DESCRIPTION OF THE TASK
Print the entries below exactly as they appear, from the first line up to and including the line with "width:7px; height:7px; border-right:2px". Do not print any pictures.

RECORDS SUPPLIED
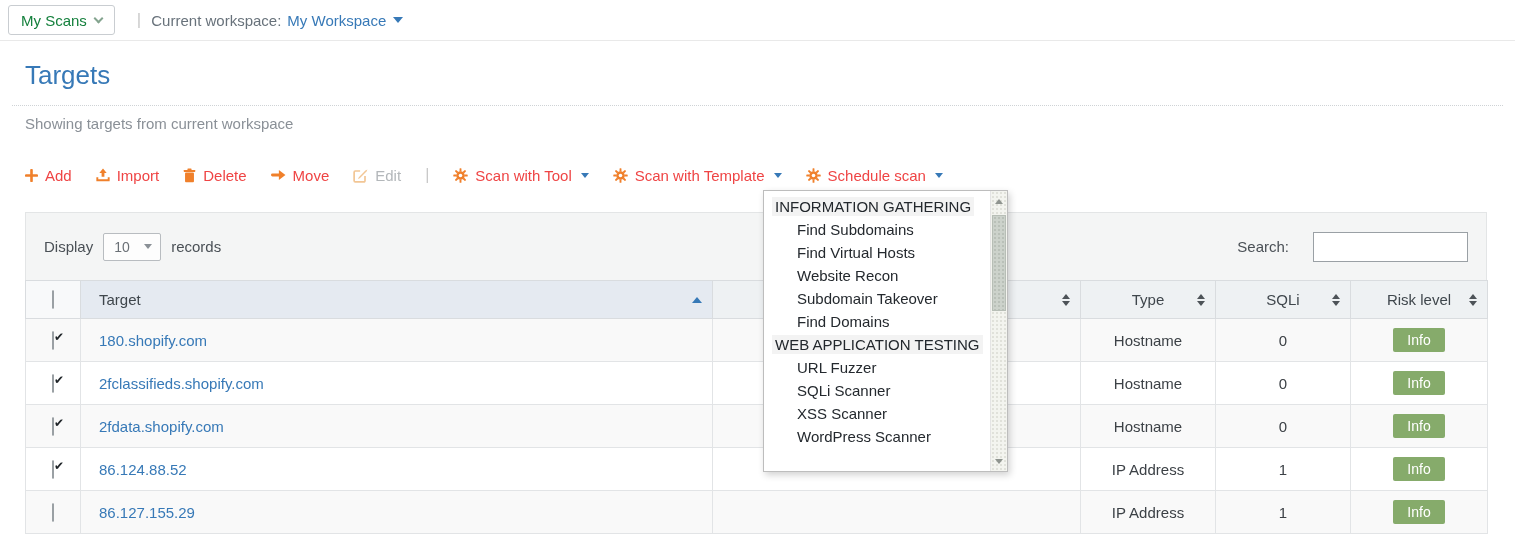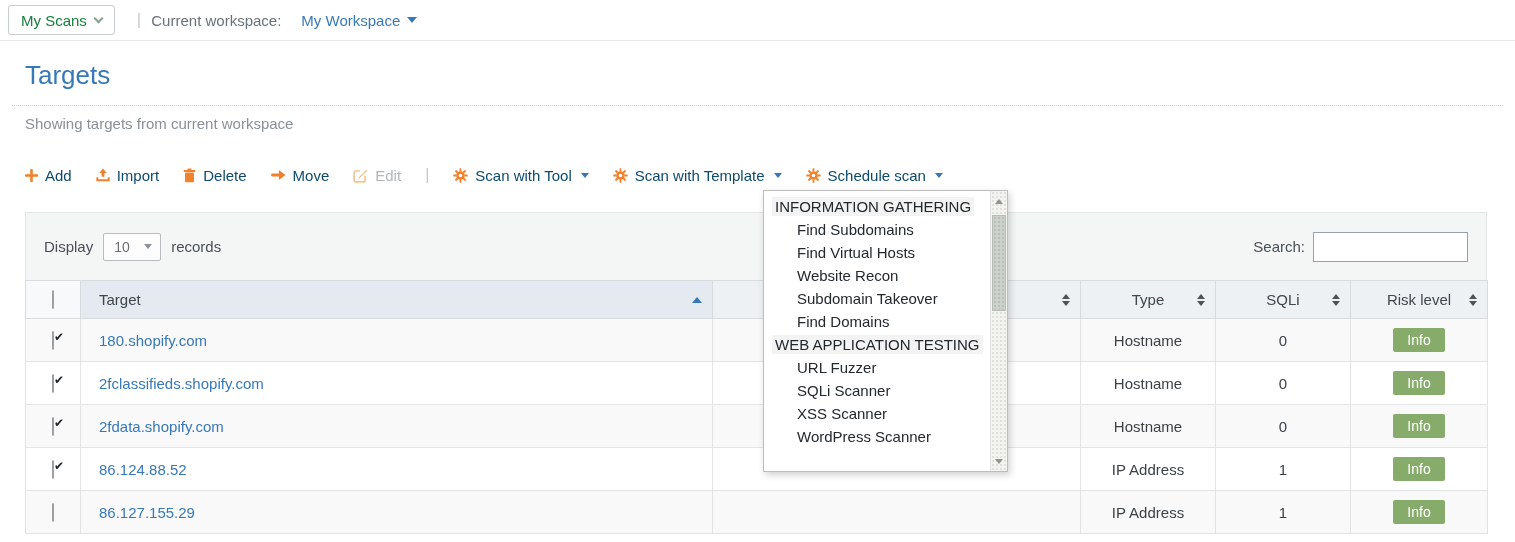--- a/index.html
+++ b/index.html
@@ -23,34 +23,34 @@
     border:1px solid #c9cdd1; border-radius:3px; background:#fff;
     display:flex; align-items:center; gap:8px;
     color:#15803d; font-size:15px; cursor:pointer;
   }
   .chev-down {
     width:7px; height:7px; border-right:2px solid #84a48f; border-bottom:2px solid #84a48f;
     transform: rotate(45deg); margin-top:-4px;
   }
   .topbar-sep { color:#c9c9c9; font-size:17px; margin-left:22px; }
   .workspace-label { color:#68727b; font-size:15px; margin-left:10px; }
-  .workspace-value { color:#3779b7; font-size:15px; margin-left:20px; display:flex; align-items:center; gap:7px; cursor:pointer; }
+  .workspace-value { color:#3779b7; font-size:15px; margin-left:6px; display:flex; align-items:center; gap:7px; cursor:pointer; }
 
   .tri-down { width:0; height:0; border-left:5px solid transparent; border-right:5px solid transparent; border-top:6px solid #3779b7; }
   .tri-down.small { border-left-width:4px; border-right-width:4px; border-top-width:5px; }
   .tri-up-blue { width:0; height:0; border-left:5px solid transparent; border-right:5px solid transparent; border-bottom:6px solid #3779b7; }
 
   
   .page-title { position:absolute; left:25px; top:60px; font-size:26px; font-weight:400; color:#3779b7; }
   .title-divider { position:absolute; left:12px; right:12px; top:105px; border-bottom:1px dotted #cfd3d6; }
   .page-subtitle { position:absolute; left:25px; top:115px; font-size:15px; color:#8a9097; }
 
   
   .toolbar { position:absolute; left:25px; top:166px; display:flex; align-items:center; gap:24px; font-size:15px; }
-  .tb-action { display:flex; align-items:center; gap:7px; color:#0c4a6e; cursor:pointer; white-space:nowrap; }
+  .tb-action { display:flex; align-items:center; gap:7px; color:#ef4444; cursor:pointer; white-space:nowrap; }
   .tb-action.disabled { color:#b3b7ba; cursor:default; }
   .tb-sep { color:#c9c9c9; font-size:16px; }
   .tb-action .caret { margin-left:2px; }
 
   
   .dropdown-panel {
     position:absolute; left:763px; top:190px; width:245px; height:282px;
     background:#fff; border:1px solid #bdbdbd; box-shadow:2px 3px 7px rgba(0,0,0,.18);
     z-index:30; overflow:hidden;
   }
@@ -82,21 +82,21 @@
     height:68px; background:#f4f5f5; border:1px solid #e3e5e6; border-bottom:none;
     display:flex; align-items:center; padding:0 18px; font-size:15px; color:#4a5056;
   }
   .display-group { display:flex; align-items:center; gap:10px; }
   .select-box {
     width:58px; height:28px; background:#fdfdfd; border:1px solid #b8bcc0; border-radius:2px;
     display:flex; align-items:center; justify-content:space-between; padding:0 8px 0 10px;
     color:#6a7076; font-size:14px; cursor:pointer;
   }
   .select-caret { width:0;height:0;border-left:4px solid transparent;border-right:4px solid transparent;border-top:5px solid #8a9096; }
-  .search-group { margin-left:auto; display:flex; align-items:center; gap:8px; }
+  .search-group { margin-left:auto; display:flex; align-items:center; gap:24px; }
   .search-input { width:155px; height:30px; border:1px solid #9aa0a5; background:#fff; padding:0 8px; font-size:14px; font-family:inherit; }
 
   table.targets { width:100%; border-collapse:collapse; table-layout:fixed; background:#fff; font-size:15px;padding-left:10px; }
   table.targets th, table.targets td { border:1px solid #e2e4e6; }
   table.targets thead th {
     height:38px; background:#eef1f3; font-weight:400; color:#3f464c; position:relative;
     border-color:#d9dcdf;
   }
   th.col-check { width:55px; background:#f8f9fa !important; }
   th.col-target { width:632px; background:#e5eaf1 !important; text-align:left; padding-left:18px; color:#3779b7; }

YOUR RESPONSE
--- a/index.html
+++ b/index.html
@@ -23,34 +23,34 @@
     border:1px solid #c9cdd1; border-radius:3px; background:#fff;
     display:flex; align-items:center; gap:8px;
     color:#15803d; font-size:15px; cursor:pointer;
   }
   .chev-down {
     width:7px; height:7px; border-right:2px solid #84a48f; border-bottom:2px solid #84a48f;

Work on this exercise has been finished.